Obama’nın uluslararası desteğe ihtiyacı olacaktır; çünkü Netanyahu, gittikçe görünür olan, Akdeniz’den Ürdün Nehri’ne Büyük İsrail vizyonunu baltalayacak herhangi yeni bir parametreye kesinlikle karşı çıkacaktır. Netanyahu’nun onun için müdahalede bulunacak Amerika’lı ittifakları da olacaktır. Cumhuriyetçi başkan adayı Donald Trump iki devletli çözüm konusuna değinmedi bile ve Demokrat aday Hillary Clinton, gelecek barış antlaşmasının temelini oluşturacak herhangi yeni Güvenlik Konseyi kararına karşı olduğu konusunda İsrail yanlısı savunucu örgütleri temin etti.

Yine de, ideal olarak bu Kasım, ABD seçimlerinin hemen ardından, yeni bir karar gelebilir ve yeni başkanı bunun siyasi maliyetinden koruyabilir. Clinton yönetimi halihazırda çalışabileceği birşey bulmaktan faydalanabilir ve Trump yönetimi düşük beklentilerden faydalanabilir, aynı zamanda aksi şekilde verilebilecek zarardan daha fazla zarar vermesi de dizginlenebilir.

Kararın kendisi Güvenlik Konseyi’nin önceki çabalarından çok daha kapsamlı olmak zorundadır.
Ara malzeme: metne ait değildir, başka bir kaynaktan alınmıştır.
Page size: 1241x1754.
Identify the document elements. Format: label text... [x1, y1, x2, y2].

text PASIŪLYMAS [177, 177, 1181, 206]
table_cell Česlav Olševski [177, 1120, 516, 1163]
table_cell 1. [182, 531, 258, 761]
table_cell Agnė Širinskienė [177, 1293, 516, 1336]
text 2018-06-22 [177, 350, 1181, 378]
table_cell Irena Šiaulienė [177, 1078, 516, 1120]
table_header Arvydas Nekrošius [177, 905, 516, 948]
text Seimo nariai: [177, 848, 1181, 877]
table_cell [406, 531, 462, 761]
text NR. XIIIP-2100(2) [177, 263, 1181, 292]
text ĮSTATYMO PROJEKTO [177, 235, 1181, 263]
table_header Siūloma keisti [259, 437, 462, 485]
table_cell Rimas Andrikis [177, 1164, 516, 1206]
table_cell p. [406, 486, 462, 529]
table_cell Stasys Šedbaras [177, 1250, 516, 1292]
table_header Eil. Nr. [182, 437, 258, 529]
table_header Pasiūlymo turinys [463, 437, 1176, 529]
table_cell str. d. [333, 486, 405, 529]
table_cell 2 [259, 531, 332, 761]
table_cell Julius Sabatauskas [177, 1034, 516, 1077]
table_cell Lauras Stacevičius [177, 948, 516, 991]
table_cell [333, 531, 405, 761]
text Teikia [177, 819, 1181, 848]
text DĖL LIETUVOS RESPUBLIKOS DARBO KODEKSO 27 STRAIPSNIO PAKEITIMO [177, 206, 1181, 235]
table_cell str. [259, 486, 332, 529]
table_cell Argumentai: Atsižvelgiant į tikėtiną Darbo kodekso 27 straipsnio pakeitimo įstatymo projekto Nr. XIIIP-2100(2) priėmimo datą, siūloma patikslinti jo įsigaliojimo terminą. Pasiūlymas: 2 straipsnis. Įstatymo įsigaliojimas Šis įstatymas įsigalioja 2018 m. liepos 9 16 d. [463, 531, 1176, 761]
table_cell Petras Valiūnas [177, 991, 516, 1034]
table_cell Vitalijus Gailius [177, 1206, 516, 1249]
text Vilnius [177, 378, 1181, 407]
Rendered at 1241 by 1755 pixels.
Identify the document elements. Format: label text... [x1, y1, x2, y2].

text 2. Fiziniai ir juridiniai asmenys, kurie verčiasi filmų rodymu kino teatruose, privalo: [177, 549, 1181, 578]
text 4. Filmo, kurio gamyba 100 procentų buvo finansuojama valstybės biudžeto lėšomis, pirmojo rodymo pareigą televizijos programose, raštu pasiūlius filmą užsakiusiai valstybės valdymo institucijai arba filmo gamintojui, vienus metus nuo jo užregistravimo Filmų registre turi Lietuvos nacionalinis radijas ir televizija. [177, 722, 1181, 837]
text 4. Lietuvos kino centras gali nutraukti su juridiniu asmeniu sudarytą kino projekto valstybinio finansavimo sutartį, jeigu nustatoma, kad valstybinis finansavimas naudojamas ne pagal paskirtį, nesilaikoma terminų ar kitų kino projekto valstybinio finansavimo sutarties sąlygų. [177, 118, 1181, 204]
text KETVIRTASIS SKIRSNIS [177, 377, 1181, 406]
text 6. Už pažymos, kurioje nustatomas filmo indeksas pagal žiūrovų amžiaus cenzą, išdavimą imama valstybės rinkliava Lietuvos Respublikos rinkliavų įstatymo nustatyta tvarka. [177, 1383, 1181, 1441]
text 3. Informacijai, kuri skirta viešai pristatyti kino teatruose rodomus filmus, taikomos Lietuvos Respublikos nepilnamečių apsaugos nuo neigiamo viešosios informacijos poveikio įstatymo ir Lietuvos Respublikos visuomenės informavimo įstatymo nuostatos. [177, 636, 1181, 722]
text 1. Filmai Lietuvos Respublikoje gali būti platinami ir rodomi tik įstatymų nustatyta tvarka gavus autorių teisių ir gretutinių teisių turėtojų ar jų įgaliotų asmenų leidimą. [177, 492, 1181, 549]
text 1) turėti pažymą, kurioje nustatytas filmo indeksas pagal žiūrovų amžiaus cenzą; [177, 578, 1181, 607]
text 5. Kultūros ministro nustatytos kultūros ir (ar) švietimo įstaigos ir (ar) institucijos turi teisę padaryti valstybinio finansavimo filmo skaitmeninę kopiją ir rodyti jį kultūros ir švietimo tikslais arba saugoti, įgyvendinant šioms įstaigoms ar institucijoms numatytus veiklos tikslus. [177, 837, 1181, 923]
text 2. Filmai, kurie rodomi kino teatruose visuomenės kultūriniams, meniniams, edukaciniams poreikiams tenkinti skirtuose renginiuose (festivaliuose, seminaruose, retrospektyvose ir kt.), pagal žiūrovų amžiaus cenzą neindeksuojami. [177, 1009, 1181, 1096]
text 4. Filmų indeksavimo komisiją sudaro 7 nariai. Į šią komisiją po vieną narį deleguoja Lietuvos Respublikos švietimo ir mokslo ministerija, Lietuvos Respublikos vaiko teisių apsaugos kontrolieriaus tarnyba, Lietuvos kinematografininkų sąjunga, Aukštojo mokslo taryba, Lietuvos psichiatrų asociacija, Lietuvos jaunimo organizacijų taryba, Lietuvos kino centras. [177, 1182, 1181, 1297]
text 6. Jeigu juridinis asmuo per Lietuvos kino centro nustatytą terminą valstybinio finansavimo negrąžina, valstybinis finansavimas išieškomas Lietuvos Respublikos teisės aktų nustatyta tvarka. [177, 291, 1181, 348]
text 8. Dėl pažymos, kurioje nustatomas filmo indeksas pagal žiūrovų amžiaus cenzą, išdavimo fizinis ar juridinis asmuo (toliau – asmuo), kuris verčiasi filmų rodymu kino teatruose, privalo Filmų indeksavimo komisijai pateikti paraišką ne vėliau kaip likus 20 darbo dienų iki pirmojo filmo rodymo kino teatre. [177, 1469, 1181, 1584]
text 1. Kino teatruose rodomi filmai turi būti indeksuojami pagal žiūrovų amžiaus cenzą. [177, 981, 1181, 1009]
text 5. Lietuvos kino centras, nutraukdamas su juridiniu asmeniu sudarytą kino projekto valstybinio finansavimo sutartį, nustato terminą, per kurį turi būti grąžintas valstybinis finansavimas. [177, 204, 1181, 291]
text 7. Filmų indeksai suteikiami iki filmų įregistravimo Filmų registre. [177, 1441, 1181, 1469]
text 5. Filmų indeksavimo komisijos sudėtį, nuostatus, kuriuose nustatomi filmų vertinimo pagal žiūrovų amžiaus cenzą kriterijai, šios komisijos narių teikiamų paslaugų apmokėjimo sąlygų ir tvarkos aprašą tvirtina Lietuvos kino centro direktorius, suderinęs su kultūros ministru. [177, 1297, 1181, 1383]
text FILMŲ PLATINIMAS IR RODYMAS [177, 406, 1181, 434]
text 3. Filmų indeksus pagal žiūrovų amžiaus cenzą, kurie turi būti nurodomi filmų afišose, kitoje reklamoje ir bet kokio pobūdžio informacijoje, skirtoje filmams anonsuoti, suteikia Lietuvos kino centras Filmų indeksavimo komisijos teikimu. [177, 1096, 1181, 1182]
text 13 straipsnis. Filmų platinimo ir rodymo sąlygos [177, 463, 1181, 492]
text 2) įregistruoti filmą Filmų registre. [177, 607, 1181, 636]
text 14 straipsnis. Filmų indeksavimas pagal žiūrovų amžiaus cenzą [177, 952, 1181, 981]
Aslında 242 numaralı Karar, Filistinliler ya da gelecek Filistin devletinden bile bahsetmemektedir. Çok daha iyi bir model, çok daha geniş bölgesel perspektife sahip olan ve Obama’nın daha önce söylemiş olduğu İsrail’e “Fas’tan Endonezya’ya Müslüman dünyası ile barış” temin edebilecek olan, Arap Birliği’nin 2002 Arap Barış İnsiyatifi’dir. 

Ayrıca yeni karar, uluslararası topluluğun Kudüs dahil olmak üzere 1967 öncesi sınırlarda hiçbir değişikliği tanımamasını temellendirmelidir.

Kabul edilmelidir ki, şimdi varılan bir karar ivedi bir barış, hatta barış görüşmesi sonucunu bile doğurmayacaktır. Aslında bu kısa vadede İsrailli ve Filistinlileri daha da bölebilir. Öte yandan, eğer dünya gelecekte Büyük İsrail ile Arap ülkelerinin daha geniş çaptaki ittifakı ile desteklenen bir Filistin’in dehşet verici karşılaşmasını önlemek istiyorsa, iki devletli çözüme yol açacak görüşmelerin koşulları şimdi oluşturulmalıdır.

Obama, nihai bir anlaşma için çerçeve oluşturabilecek bir konumda değil. Bunu yapsa, Kahire konuşmasının beyhude olmadığını gösterecek, hatta İsrail ile Filistin arasındaki barışın almış olduğu mirasının tanımlayıcı kısmını oluşturacağı yönünde ant içtiği başkanlık görevinin başlarında almış olduğu Nobel Barış Ödülü’nü meşrulaştıracaktı.